An Update from the Shire

All of this—the rewritten notes, the AI collaboration, the human-in-the-lead approach—reminds me of a student I wrote about back in May 2024. He was my earliest proof that the cyborg model works.

In that two-part post, I shared the story of my student “John,” who learned to use generative AI as a genuine learning partner on his calculus assignments. John even presented this work with me at MathFest 2024.

Now a senior, John applied to several top master’s programs in AI: Columbia, Boston College, University of Chicago, Cornell, and Carnegie Mellon. To his excitement and mine, he got into every one. This fall, he’ll join the Cornell Business program in New York City.
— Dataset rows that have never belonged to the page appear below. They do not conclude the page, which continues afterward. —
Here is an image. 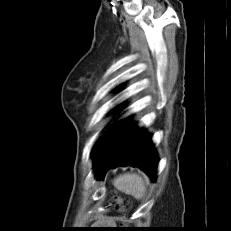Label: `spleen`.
Masks as SVG:
<instances>
[{"instance_id": "obj_1", "label": "spleen", "mask_w": 231, "mask_h": 231, "mask_svg": "<svg viewBox=\"0 0 231 231\" xmlns=\"http://www.w3.org/2000/svg\"><path fill=\"white\" fill-rule=\"evenodd\" d=\"M114 186L121 192L133 196L137 200L146 194L147 180L136 173H126L118 176L113 181Z\"/></svg>"}]
</instances>
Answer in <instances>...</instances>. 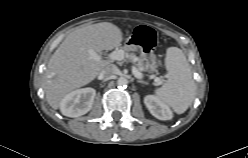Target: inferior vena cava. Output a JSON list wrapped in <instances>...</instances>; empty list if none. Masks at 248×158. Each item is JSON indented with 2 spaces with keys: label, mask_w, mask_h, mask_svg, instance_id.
<instances>
[{
  "label": "inferior vena cava",
  "mask_w": 248,
  "mask_h": 158,
  "mask_svg": "<svg viewBox=\"0 0 248 158\" xmlns=\"http://www.w3.org/2000/svg\"><path fill=\"white\" fill-rule=\"evenodd\" d=\"M117 67L113 64L107 65L99 74L100 79H106L113 76L116 72Z\"/></svg>",
  "instance_id": "1"
}]
</instances>
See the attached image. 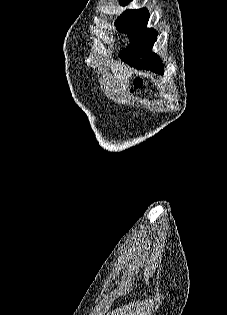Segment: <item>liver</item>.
Listing matches in <instances>:
<instances>
[{
    "label": "liver",
    "instance_id": "1",
    "mask_svg": "<svg viewBox=\"0 0 227 315\" xmlns=\"http://www.w3.org/2000/svg\"><path fill=\"white\" fill-rule=\"evenodd\" d=\"M112 72L114 74L115 83L121 85L122 89L126 91L129 84V77L132 72L127 70L126 65L120 63L114 64Z\"/></svg>",
    "mask_w": 227,
    "mask_h": 315
}]
</instances>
I’m excited to see this young hobbit leave the Shire and take his skills to the big city. Perhaps I should leave a few blank pages at the end of this column for him to fill in his own chapter when he’s ready. After all, that’s what Frodo did for Sam.

AI Disclosure: This piece was written in partnership with Claude, which helped me organize the structure, edit for clarity, and identify gaps. The ideas and experiences are mine.


Lew Ludwig is a professor of mathematics and the Director of the Center for Learning and Teaching at Denison University. An active member of the MAA, he recently served on the project team for the MAA Instructional Practices Guide and was the creator and senior editor of the MAA’s former Teaching Tidbits blog.